Rank these men according to athletic ability – Tiger Woods, Valentino Rossi, Shawn Michaels, Damien Oliver, Usain Bolt and Denzel Washington. Golf, motorbike racing, horse racing and sprinting are popular sports. Acting is not. Michaels must produce athletic feats under fatigue. There are no second takes because he isn’t an actor.
All sports are different. Rossi and Oliver need horsepower, Woods’ opponents are nowhere near him on the course. Sprinting is pure competition…but they love to entertain.
Wrestlers are competing in a sport. It’s just a different type of sport.’
These wrestlers give so much of their lives and their bodies that there are many who passionately defend them.

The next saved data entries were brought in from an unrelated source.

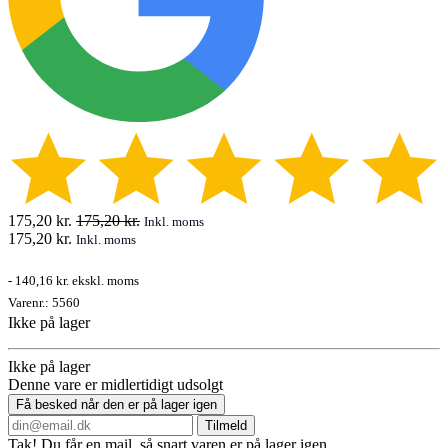
175,20
kr.
175,20
kr.
Inkl. moms
175,20
kr.
Inkl. moms
-
140,16 kr.
ekskl. moms
Varenr.:
5560
Ikke på lager
Ikke på lager
Denne vare er midlertidigt udsolgt
Få besked når den er på lager igen
Tilmeld
Tak! Du får en mail, så snart varen er på lager igen.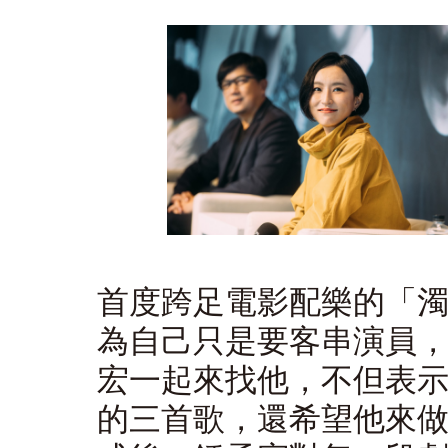
首度跨足電影配樂的「
為自己只是要客串演員
宏一起來找他，不但表
的三首歌，還希望他來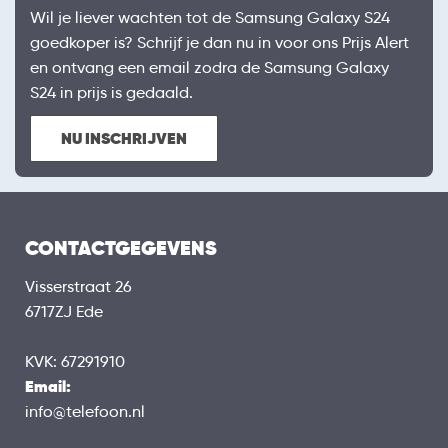
Wil je liever wachten tot de Samsung Galaxy S24
goedkoper is? Schrijf je dan nu in voor ons Prijs Alert
en ontvang een email zodra de Samsung Galaxy
S24 in prijs is gedaald.
NU INSCHRIJVEN
CONTACTGEGEVENS
Visserstraat 26
6717ZJ Ede
KVK: 67291910
Email:
info@telefoon.nl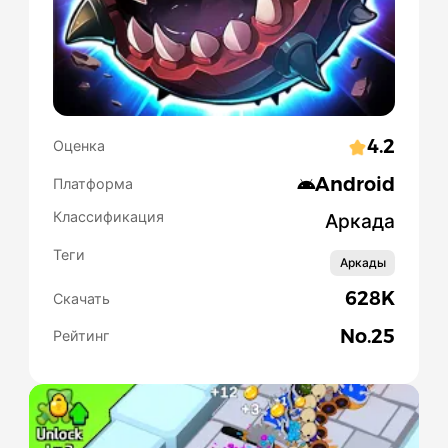
4.2
Оценка
Android
Платформа
Классификация
Аркада
Теги
Аркады
628K
Скачать
No.
25
Рейтинг
Slide 1 of 5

So, so many have lost their lives before their time, and it’s not ‘all steroid-related’. The toll that their jobs take means that there are far too few success stories who live long, prosperous lives.

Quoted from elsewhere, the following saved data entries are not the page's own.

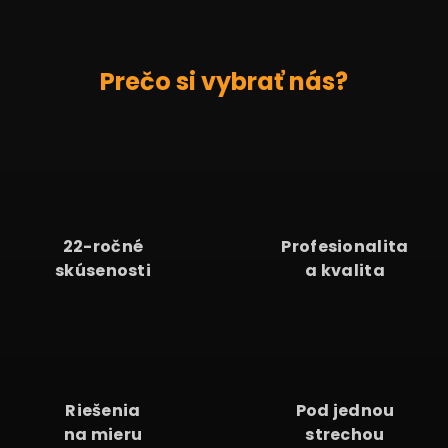
Prečo si vybrať nás?
22
22-ročné
Profesionalita
skúsenosti
a kvalita
Riešenia
Pod jednou
na mieru
strechou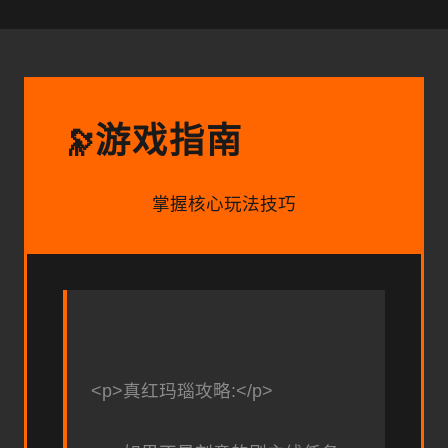
游戏指南
🔭
掌握核心玩法技巧
<p>真红玛瑙攻略:</p>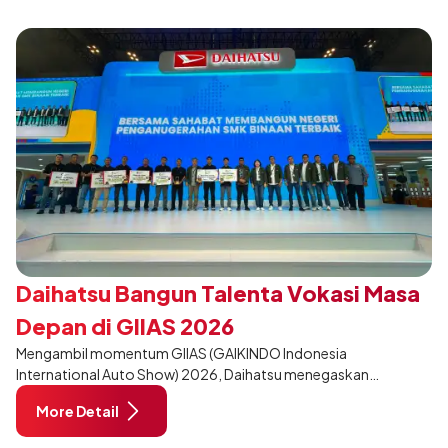
Daihatsu Bangun Talenta Vokasi Masa
Depan di GIIAS 2026
Mengambil momentum GIIAS (GAIKINDO Indonesia
International Auto Show) 2026, Daihatsu menegaskan
komitmennya dalam meningkatkan kualitas SDM (Sumber Daya
More Detail
Manusia) melalui pendidikan vokasi bertema “Bersama Sahabat
Membangun Negeri”. Komitmen ini diwujudkan melalui ajang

From Owen Hart, Davey Boy Smith, Randy Savage and Elizabeth, to the Chris Benoit saga, there are too many examples to name. Heck, there’s even a web site for dead wrestlers. (And yes, I just said ‘heck’.)
It exacts a terrible price. Yet they can’t even form a union or receive health insurance or benefits.
They’re in the business of sports entertainment and you don’t have to consider their trade a sport. But nor are they deserving of contempt and ridicule. They are courageous, strong, skilled, elite athletes.
And I’ll just have to wait until late May to enjoy them again.